Abbinamenti: Variano a seconda della tipologia di vino: aperitivi, antipasti di pesce, piatti tradizionali del pavese, primi piatti delicati, secondi piatti di carne bianca e rossa, pasticceria secca.

 

Prodotto: COPPA DELL’OLTREPÒ

Descrizione: La coppa dell’Oltrepò Pavese – ovvero il muscolo sopra al collo del maiale, salato e conservato a crudo – differisce da quella piacentina soprattutto perché più magra e più piccola (il peso dopo la stagionatura è di circa due chili). I suini sono nutriti con prodotti locali e la lavorazione non prevede l’uso di conservanti chimici. Dopo cinque o sei giorni di concia con sale marino e spezie, viene marinata nel Bonarda, insaccata in budello grosso naturale e lasciata stagionare, nelle tipiche cantine del territorio, dai cinque agli otto mesi. Poiché diventa quasi secca e molto difficile da affettare, prima di consumarla va avvolta in uno strofinaccio e lasciata in infusione in un vino corposo come la Barbera per qualche giorno, finché la pelle, completamente viola, si staccherà facilmente e la coppa, ormai ammorbidita, diventerà facilmente affettabile, saporita ma non salata.

 

Piatto: TORTA DEL DONIZETTI (O TURTA DEL DONIZÈT) (PAT)
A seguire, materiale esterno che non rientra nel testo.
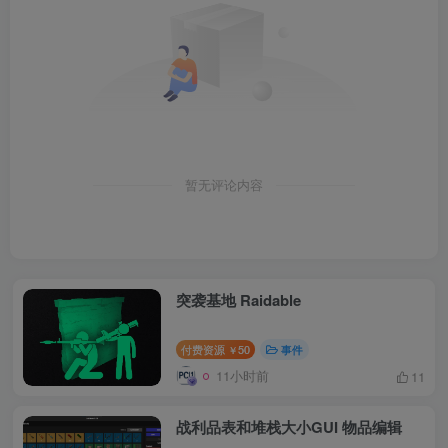
暂无评论内容
突袭基地 Raidable
付费资源
50
事件
￥
11小时前
11
战利品表和堆栈大小GUI 物品编辑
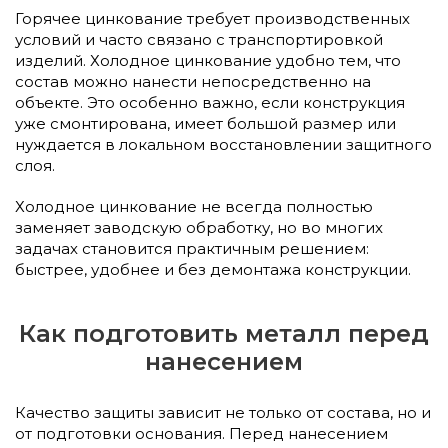
Горячее цинкование требует производственных
условий и часто связано с транспортировкой
изделий. Холодное цинкование удобно тем, что
состав можно нанести непосредственно на
объекте. Это особенно важно, если конструкция
уже смонтирована, имеет большой размер или
нуждается в локальном восстановлении защитного
слоя.
Холодное цинкование не всегда полностью
заменяет заводскую обработку, но во многих
задачах становится практичным решением:
быстрее, удобнее и без демонтажа конструкции.
Как подготовить металл перед
нанесением
Качество защиты зависит не только от состава, но и
от подготовки основания. Перед нанесением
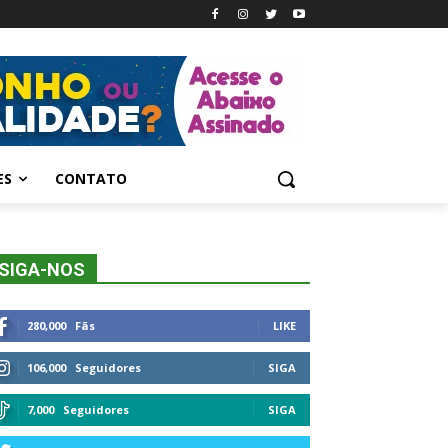
ES
CONTATO
SIGA-NOS
280,000
Fãs
LIKE
106,000
Seguidores
SIGA
7,000
Seguidores
SIGA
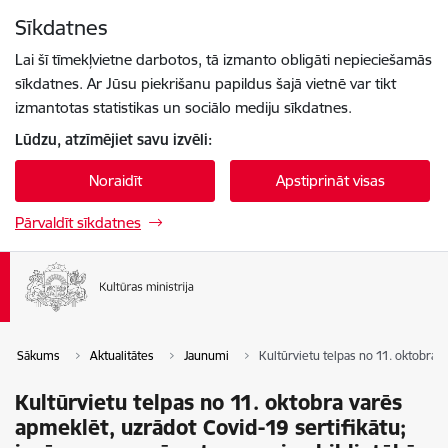
Pāriet uz lapas saturu
Sīkdatnes
Spied
lai meklētu
Enter
Lai šī tīmekļvietne darbotos, tā izmanto obligāti nepieciešamās
sīkdatnes. Ar Jūsu piekrišanu papildus šajā vietnē var tikt
izmantotas statistikas un sociālo mediju sīkdatnes.
Lūdzu, atzīmējiet savu izvēli:
Noraidīt
Apstiprināt visas
Pārvaldīt sīkdatnes
Sākums
Aktualitātes
Jaunumi
Kultūrvietu telpas no 11. oktobra 
Kultūrvietu telpas no 11. oktobra varēs
apmeklēt, uzrādot Covid-19 sertifikātu;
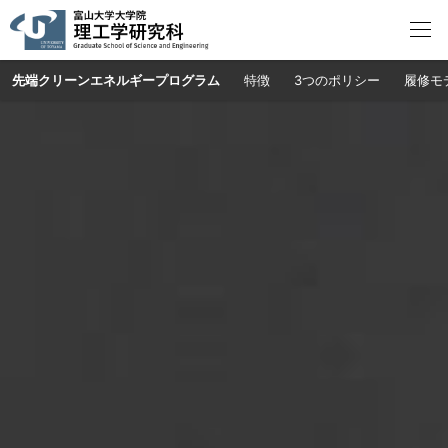
先端クリーンエネルギー
プログラム
特徴
3つのポリシー
履修モ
Descrizione: Dedicata al grande musicista bergamasco, è una morbida ciambella dal sapore delicato. Si montano burro e zucchero e si aggiungono dei tuorli, uno per volta, amalgamandoli bene. Poi si incorporano lentamente gli albumi montati a neve con lo zucchero, seguiti poco alla volta da farina, fecola, canditi di albicocche e ananas, maraschino e i semini di un baccello di vaniglia. Il tutto va poi versato in una teglia imburrata, infornato a 180° C per circa quaranta minuti e, quando è completamente raffreddato, spolverizzato con zucchero a velo e guarnito di frutta candita.